--- Extracted data Enclosed Below ---
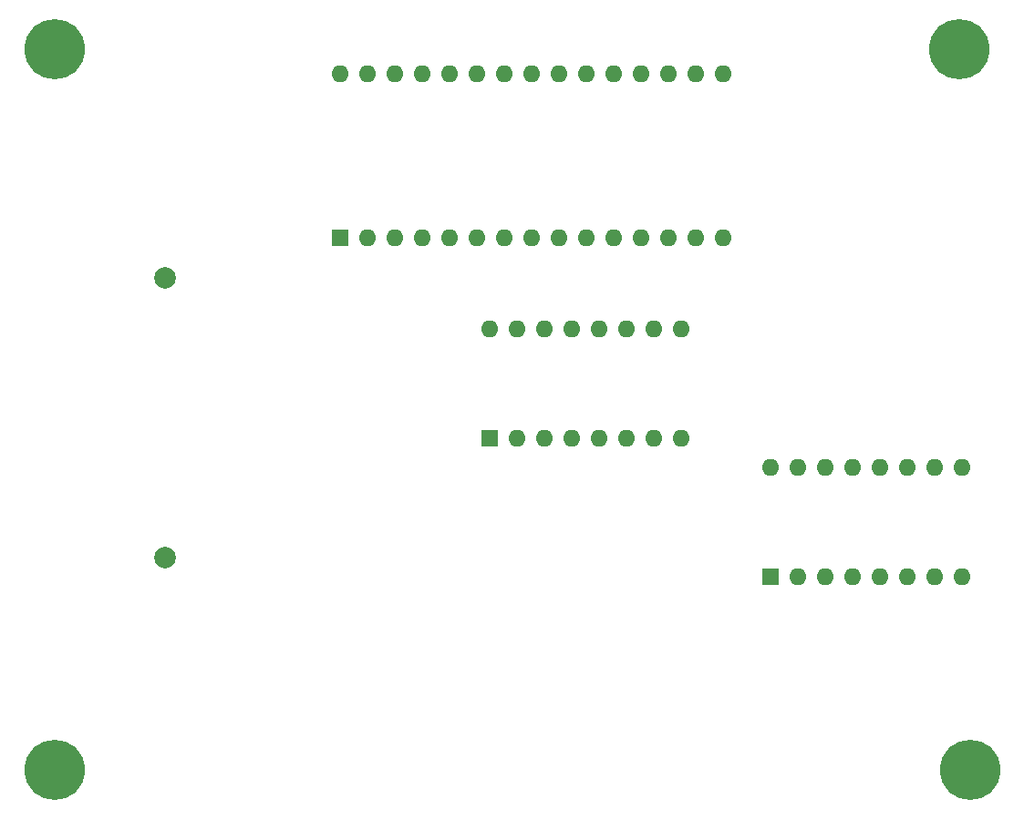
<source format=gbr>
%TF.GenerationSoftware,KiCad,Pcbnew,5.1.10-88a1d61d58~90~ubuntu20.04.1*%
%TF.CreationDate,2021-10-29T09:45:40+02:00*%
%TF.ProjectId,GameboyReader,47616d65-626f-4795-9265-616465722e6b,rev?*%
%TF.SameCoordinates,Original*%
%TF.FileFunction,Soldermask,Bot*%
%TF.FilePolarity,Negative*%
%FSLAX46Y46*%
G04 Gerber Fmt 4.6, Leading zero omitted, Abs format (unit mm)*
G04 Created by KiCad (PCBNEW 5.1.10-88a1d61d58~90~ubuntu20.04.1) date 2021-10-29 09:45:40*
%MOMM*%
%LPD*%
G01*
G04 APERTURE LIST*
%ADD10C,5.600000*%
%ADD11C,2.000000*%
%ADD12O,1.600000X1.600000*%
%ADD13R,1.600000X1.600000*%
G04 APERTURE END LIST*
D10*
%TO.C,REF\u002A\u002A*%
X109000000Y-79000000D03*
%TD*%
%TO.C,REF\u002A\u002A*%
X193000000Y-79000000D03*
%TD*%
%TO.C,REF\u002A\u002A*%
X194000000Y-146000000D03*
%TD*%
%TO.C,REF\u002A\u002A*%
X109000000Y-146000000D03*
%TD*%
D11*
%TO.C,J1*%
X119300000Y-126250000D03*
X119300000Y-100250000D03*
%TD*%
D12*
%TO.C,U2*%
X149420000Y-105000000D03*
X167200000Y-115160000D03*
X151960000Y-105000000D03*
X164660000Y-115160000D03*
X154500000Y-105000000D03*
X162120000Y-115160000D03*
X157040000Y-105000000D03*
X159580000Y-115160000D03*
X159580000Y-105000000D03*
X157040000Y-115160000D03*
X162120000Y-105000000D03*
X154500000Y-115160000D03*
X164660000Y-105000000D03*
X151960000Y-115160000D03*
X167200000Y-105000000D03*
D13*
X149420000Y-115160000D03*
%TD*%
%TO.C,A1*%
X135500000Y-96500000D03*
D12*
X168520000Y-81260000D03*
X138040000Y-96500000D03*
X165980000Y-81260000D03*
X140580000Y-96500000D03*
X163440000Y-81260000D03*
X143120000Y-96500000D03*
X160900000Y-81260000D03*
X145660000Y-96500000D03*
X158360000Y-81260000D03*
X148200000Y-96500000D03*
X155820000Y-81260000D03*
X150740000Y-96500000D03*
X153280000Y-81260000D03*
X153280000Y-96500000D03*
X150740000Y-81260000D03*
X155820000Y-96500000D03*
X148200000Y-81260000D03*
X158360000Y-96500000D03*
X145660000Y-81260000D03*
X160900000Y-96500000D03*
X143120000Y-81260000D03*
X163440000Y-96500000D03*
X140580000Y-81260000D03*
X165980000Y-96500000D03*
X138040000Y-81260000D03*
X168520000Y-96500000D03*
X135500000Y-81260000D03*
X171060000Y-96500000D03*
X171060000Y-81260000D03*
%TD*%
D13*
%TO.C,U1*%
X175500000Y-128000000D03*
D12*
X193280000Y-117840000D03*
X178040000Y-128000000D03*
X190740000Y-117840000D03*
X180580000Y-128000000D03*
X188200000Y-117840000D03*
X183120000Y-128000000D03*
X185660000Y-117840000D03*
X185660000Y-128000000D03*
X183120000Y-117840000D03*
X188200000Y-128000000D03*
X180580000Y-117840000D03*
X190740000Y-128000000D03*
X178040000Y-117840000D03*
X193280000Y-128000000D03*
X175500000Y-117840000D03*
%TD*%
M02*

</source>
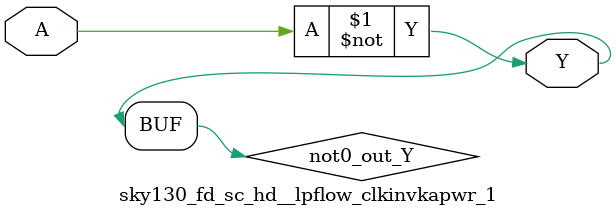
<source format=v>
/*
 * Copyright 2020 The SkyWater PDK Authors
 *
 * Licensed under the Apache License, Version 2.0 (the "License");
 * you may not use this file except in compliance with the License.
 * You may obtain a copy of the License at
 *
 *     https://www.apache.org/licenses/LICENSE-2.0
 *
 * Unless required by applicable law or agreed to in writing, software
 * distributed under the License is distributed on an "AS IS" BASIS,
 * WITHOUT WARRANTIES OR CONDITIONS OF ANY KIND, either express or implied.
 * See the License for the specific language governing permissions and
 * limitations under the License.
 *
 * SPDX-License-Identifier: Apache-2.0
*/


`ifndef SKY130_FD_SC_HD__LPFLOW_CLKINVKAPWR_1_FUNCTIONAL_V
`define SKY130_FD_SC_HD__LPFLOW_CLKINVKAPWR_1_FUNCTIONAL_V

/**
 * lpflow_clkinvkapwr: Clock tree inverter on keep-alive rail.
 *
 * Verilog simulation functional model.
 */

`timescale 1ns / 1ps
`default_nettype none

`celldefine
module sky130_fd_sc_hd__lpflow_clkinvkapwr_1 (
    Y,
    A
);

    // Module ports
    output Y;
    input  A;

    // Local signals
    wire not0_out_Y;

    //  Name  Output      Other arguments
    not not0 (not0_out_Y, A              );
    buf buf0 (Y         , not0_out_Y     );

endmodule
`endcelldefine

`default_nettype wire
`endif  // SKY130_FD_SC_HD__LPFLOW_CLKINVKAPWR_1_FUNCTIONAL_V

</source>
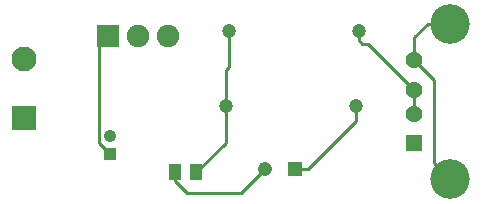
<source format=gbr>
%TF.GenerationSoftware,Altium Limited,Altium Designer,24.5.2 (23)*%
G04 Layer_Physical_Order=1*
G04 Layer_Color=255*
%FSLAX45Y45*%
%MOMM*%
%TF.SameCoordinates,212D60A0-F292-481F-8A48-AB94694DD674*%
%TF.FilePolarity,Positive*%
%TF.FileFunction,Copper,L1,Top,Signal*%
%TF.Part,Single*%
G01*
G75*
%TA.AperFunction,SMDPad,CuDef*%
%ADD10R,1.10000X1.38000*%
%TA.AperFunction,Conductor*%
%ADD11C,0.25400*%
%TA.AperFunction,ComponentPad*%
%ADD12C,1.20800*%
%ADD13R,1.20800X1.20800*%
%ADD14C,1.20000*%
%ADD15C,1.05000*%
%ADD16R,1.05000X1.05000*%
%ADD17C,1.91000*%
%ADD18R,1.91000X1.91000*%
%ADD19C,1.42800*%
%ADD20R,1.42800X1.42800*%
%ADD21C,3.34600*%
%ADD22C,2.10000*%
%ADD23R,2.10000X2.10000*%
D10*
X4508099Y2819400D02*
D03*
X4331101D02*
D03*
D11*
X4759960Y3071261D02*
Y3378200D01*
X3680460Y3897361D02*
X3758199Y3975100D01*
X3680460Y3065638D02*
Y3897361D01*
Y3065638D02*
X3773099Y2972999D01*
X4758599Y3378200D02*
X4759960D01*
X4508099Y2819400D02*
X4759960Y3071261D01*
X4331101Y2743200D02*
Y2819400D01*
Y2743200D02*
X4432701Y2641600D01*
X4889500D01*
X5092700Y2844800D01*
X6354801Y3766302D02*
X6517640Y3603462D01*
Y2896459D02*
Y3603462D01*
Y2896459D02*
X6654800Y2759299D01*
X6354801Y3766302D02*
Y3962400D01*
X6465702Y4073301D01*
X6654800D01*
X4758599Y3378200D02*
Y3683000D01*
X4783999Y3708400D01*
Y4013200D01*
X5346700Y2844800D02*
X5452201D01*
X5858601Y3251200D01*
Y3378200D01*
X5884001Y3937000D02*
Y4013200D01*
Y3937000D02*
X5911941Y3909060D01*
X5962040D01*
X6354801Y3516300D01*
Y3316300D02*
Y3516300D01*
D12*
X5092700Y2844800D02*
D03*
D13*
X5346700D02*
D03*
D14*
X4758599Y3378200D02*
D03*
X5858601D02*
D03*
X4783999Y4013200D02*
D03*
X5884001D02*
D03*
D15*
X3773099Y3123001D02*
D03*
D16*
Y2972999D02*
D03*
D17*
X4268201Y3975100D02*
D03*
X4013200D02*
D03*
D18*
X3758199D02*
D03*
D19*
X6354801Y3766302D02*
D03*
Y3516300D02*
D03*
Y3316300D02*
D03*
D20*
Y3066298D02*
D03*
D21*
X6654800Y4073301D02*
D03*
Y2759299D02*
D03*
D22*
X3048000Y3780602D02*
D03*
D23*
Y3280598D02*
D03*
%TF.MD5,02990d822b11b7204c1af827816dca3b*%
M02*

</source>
--- End of Enclosed Extracted data ---
** What to do **
Working from the data above, extract solely the lines from the one containing "X153280000Y-81260000D03*" through the one containing "X168520000Y-96500000D03*", exactly as they appear, both included.

** Result **
X153280000Y-81260000D03*
X153280000Y-96500000D03*
X150740000Y-81260000D03*
X155820000Y-96500000D03*
X148200000Y-81260000D03*
X158360000Y-96500000D03*
X145660000Y-81260000D03*
X160900000Y-96500000D03*
X143120000Y-81260000D03*
X163440000Y-96500000D03*
X140580000Y-81260000D03*
X165980000Y-96500000D03*
X138040000Y-81260000D03*
X168520000Y-96500000D03*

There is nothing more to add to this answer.